- **WHAT IS EXPECTED**: While reading the listing below, count how many lines hold the word "Regulatoria", and answer with the number only.

MATERIAL PROVIDED section start

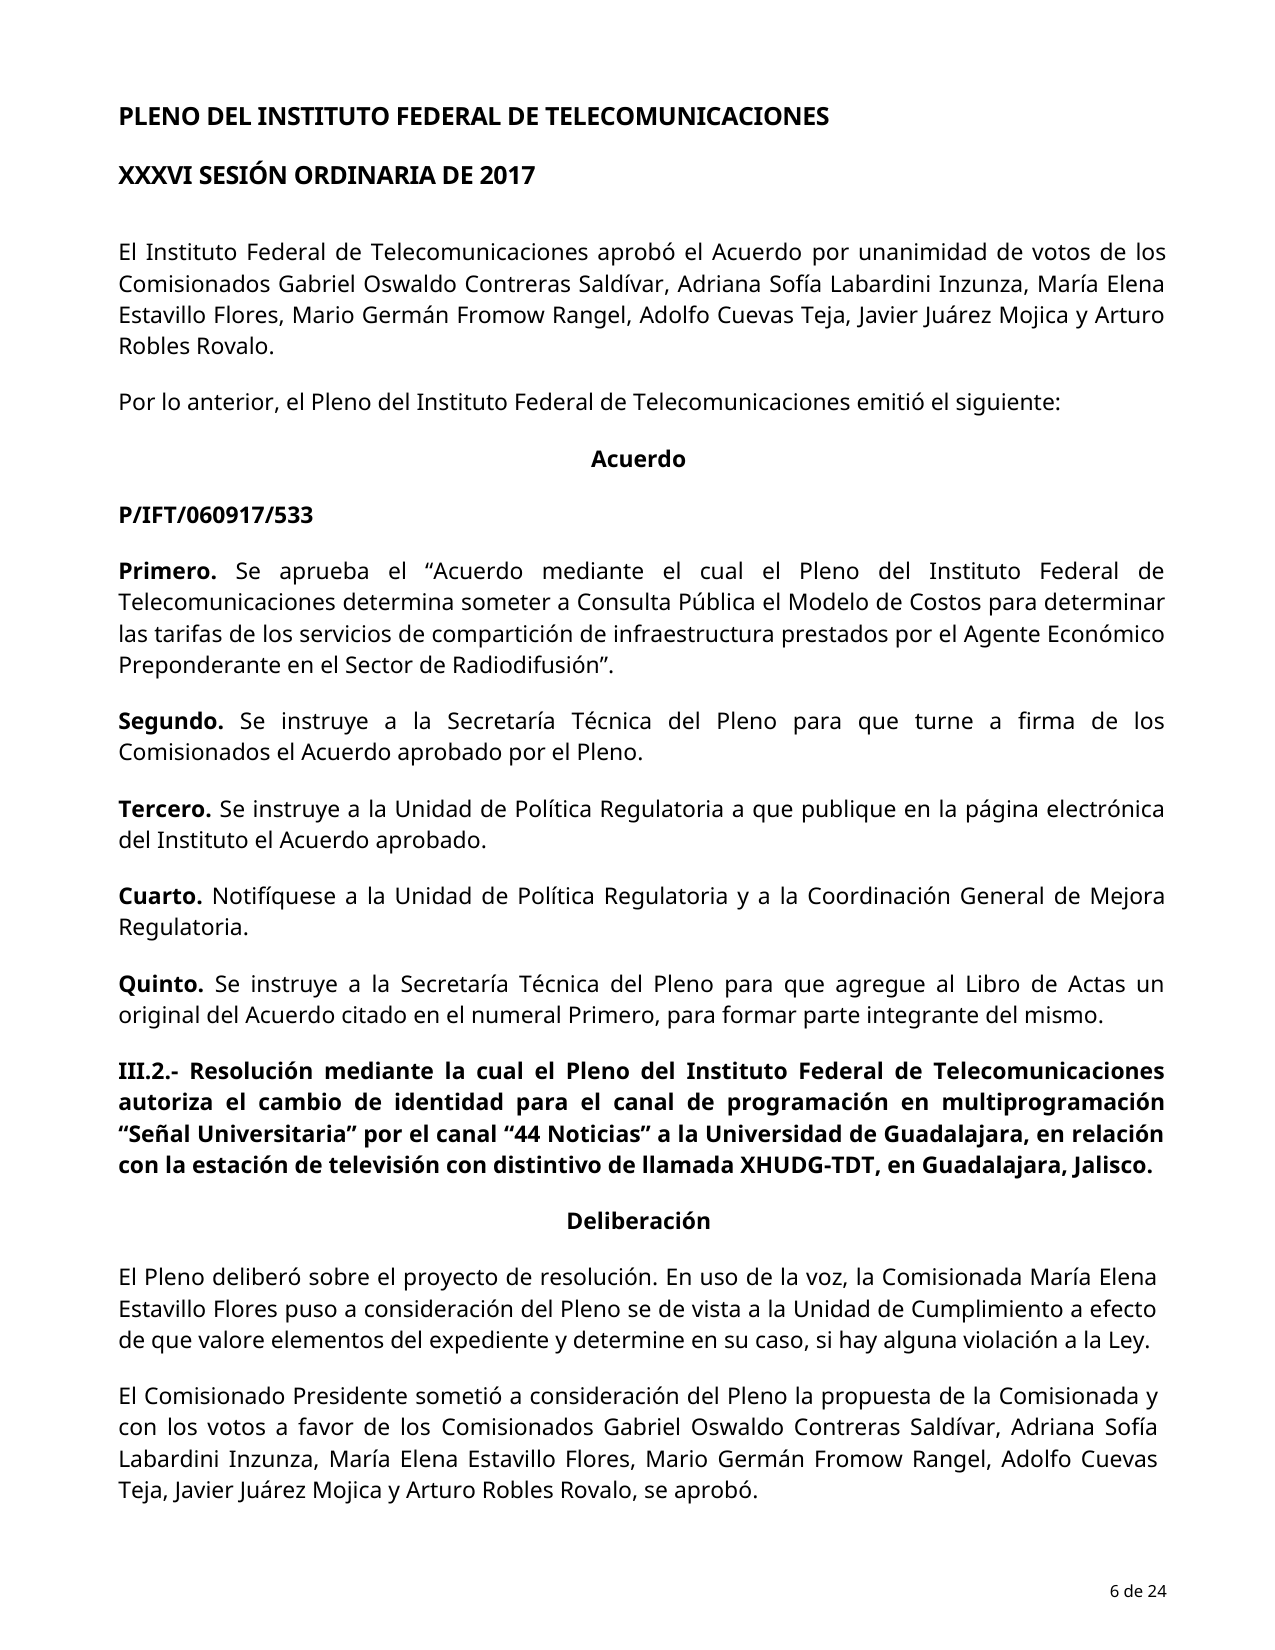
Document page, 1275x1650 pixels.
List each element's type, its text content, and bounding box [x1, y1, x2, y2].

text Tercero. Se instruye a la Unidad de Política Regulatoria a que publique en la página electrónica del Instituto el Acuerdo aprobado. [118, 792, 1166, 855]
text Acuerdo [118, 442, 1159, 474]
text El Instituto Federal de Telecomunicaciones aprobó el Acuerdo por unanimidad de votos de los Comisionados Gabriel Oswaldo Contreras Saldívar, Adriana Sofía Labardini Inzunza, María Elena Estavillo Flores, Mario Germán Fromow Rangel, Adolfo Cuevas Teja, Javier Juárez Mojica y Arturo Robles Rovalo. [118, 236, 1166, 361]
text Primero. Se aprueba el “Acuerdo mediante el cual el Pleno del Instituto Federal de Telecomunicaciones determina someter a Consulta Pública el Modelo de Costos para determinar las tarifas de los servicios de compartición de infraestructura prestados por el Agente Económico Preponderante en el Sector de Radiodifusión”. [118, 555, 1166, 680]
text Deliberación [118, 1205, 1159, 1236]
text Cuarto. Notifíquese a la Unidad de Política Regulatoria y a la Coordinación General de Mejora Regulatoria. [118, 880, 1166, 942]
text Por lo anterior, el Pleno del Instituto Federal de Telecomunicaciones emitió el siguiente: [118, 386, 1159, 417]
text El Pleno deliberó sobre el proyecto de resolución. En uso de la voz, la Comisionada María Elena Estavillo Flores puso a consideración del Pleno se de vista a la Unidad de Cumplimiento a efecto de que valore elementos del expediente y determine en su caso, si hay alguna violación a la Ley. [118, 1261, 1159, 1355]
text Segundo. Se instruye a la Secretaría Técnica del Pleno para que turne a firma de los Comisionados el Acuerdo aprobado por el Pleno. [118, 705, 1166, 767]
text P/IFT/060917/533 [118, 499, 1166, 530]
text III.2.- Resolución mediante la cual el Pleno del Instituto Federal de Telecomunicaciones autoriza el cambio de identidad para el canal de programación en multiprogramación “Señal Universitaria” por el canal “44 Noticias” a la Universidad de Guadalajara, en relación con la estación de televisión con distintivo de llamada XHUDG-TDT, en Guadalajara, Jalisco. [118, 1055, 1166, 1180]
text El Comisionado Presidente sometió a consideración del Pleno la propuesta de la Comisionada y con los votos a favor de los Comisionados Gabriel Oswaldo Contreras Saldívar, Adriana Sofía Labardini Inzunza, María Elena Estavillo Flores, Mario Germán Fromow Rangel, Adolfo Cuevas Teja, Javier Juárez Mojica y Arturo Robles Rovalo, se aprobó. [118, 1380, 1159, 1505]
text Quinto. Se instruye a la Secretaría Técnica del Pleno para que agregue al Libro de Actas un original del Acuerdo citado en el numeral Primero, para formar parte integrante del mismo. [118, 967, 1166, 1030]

MATERIAL PROVIDED section end

- **ANSWER BOX**: 2